How to complete this task — From the passage on query abstractions below, extract everything from "I'll show you how to resolve" down to "(see Figure 1).", copying it word for word.

Passage for review —
I'll show you how to resolve this issue with platform-independent query abstractions you can express in the dialect of your back end. These abstractions also let you infer relations, rather than express them directly, to simplify your .NET code and make it more robust. I'll extend these ideas to include child queries in a single database call, and I'll show you how to parameterize the queries for protection against SQL injection. I've included a WinForms application for testing this system that you can download. It also illustrates how the query is broken down for the abstraction (see Figure 1).
Stored procedures execute under the privileges of the person who created them, so you can reduce the permissions granted to users of your application. This benefit is not available when you pass SQL as text in the solution I'll describe, so I suggest you use this article's solution only for SELECT queries and when you require a good deal of flexibility. Restricting non-stored procedure usage to SELECT queries lets you limit user permissions to SELECT access.

Information supplied —
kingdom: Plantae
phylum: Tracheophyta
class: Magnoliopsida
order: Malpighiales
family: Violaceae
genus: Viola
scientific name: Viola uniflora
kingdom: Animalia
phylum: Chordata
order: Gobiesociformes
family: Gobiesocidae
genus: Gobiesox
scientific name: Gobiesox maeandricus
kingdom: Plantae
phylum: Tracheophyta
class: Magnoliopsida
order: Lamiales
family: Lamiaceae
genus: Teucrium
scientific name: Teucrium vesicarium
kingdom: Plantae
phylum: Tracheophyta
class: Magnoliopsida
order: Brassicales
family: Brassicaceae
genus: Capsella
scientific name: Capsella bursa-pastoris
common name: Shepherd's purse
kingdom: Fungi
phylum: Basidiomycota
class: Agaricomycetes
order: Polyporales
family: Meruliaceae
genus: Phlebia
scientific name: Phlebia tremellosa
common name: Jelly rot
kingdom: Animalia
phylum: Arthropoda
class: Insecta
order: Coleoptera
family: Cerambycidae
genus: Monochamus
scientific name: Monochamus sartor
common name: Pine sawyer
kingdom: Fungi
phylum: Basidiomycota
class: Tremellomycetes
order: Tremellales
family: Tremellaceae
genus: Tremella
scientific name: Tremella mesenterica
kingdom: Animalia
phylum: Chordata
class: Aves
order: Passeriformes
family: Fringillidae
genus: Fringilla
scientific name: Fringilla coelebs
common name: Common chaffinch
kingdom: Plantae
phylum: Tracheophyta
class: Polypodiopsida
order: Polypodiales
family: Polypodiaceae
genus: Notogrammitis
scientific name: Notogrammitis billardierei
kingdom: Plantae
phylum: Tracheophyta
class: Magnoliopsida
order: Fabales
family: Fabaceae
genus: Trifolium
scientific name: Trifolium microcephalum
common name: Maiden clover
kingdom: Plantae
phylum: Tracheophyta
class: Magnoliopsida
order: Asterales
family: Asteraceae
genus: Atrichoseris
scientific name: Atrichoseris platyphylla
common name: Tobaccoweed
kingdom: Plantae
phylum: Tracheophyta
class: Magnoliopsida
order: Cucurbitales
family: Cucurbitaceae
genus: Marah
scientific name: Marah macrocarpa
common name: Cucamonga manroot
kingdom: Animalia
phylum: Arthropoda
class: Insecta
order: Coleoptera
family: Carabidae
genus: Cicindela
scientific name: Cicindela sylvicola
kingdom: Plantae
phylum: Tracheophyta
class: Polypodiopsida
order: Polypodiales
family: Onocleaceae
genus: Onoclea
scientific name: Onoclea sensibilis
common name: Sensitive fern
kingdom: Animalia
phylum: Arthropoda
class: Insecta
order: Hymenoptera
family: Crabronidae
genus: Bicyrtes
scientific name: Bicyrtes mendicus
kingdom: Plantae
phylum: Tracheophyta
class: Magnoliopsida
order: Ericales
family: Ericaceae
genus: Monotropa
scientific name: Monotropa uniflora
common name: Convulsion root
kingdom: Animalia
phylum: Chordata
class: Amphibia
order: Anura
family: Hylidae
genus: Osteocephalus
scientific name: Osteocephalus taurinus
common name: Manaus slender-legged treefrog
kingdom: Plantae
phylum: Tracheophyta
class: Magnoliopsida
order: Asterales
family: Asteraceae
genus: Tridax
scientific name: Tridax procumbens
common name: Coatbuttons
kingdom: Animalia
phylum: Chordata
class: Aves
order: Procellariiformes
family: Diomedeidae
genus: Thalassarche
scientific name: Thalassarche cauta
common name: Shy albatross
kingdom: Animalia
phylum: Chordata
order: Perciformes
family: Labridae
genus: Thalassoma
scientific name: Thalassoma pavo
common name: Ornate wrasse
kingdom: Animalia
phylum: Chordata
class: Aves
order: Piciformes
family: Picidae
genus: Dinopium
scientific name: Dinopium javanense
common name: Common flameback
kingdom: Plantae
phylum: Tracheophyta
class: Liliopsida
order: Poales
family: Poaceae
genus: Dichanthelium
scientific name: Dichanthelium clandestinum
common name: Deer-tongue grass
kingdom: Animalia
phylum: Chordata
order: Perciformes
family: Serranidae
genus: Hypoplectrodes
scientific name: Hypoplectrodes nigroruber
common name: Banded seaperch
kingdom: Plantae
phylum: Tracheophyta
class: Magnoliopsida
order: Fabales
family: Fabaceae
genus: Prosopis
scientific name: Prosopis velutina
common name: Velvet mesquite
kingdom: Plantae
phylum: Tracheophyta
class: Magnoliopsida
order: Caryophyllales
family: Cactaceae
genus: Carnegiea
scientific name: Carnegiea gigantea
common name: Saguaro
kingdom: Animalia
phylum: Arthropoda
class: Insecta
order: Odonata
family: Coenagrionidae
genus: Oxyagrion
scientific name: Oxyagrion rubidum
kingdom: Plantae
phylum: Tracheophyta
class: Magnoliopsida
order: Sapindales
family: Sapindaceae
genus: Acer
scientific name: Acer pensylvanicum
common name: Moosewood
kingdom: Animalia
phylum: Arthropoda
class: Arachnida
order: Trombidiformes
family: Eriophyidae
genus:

Answer for this exercise —
I'll show you how to resolve this issue with platform-independent query abstractions you can express in the dialect of your back end. These abstractions also let you infer relations, rather than express them directly, to simplify your .NET code and make it more robust. I'll extend these ideas to include child queries in a single database call, and I'll show you how to parameterize the queries for protection against SQL injection. I've included a WinForms application for testing this system that you can download. It also illustrates how the query is broken down for the abstraction (see Figure 1).